Роняю штакетину и падаю руками вперед в черную, еще теплую массу, грязную и болотно-липкую. Правую ладонь пробивает острой короткой болью. Лишь она сообщает мне, что я еще не покинул пределов реальности и до сих пор жив…
Поднимаю руку к лицу, глядя искоса – один глаз все еще видит с трудом, залепленный коркой крови и грязи. Но и одного взгляда хватает, чтобы понять, что под кожу глубоко впился вырванный взрывом клык. Вероятно, собачий, еще вчера принадлежавший кровожадному четвероногому гладиатору, сыгравшему в моей пьесе очень важную роль.
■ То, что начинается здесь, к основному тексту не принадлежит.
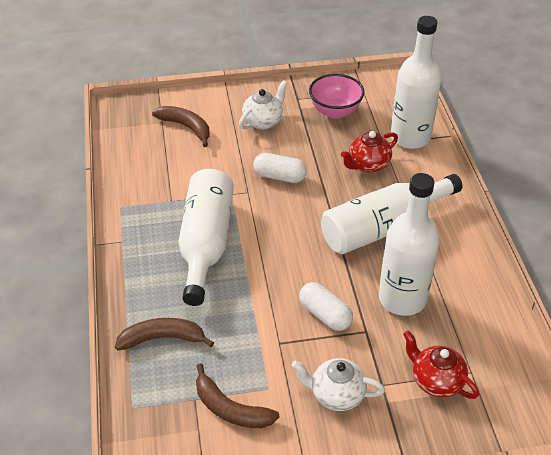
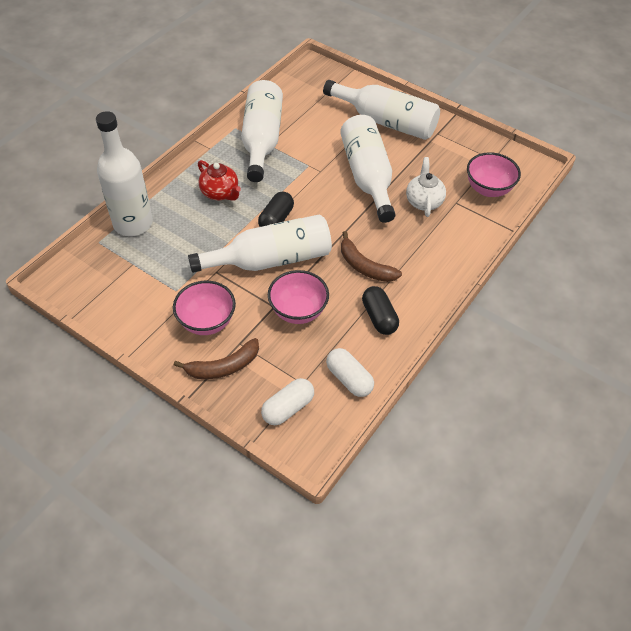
black capsule: 0 -> 2
brown banana: 3 -> 2
pink bowl: 1 -> 3
red teapot: 2 -> 1
white bottle: 4 -> 5
white teapot: 2 -> 1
Невольно улыбаюсь. Столбняк… Самое первое, чего я испугался, переступив порог Особняка…
Осторожно, постанывая и мыча, хватаюсь за желтоватый обломанный корень. Расшатываю, тяну из ранки, вслед толчками пульсирует кровь. Зажимаю неровную глубокую дыру, чувствуя покалывание в локте.
Спина вдруг начинает чесаться, словно рана Себастиана снова ожила. Из отверстия на ладони под набирающий силу солнечный свет выкарабкивается крупный рыжий муравей. Деловито ощупывает липкую красноту усиками, спешит вниз по запястью.
Мое лицо пылает, губы слиплись.
Вдруг понимаю, что чертовски проголодался. Настолько, что готов лезть в пепелища продуктовых кладовок и искать картофель, запекшийся лучше некуда. Но еще желаннее – и эта мысль заставляет в ужасе окаменеть – было бы съесть фисташку. Хотя бы одну, крепкую и хрустящую, соленую и сладкую одновременно…
Я смотрю в пустоту августовского утра, отказываясь верить.
За спиной что-то стонет, чавкает, грохочет и бренчит. Будто великан, застрявший в гудроновом болоте, пытается выдернуть из трясины гигантскую ногу, опираясь на скрипучий костыль.
Не смею обернуться.
Лишь надеюсь, что это не каминная труба, рухнувшая несколько часов назад. А сейчас – словно древесный побег – начинающая восстанавливаться и по кирпичику расти вверх.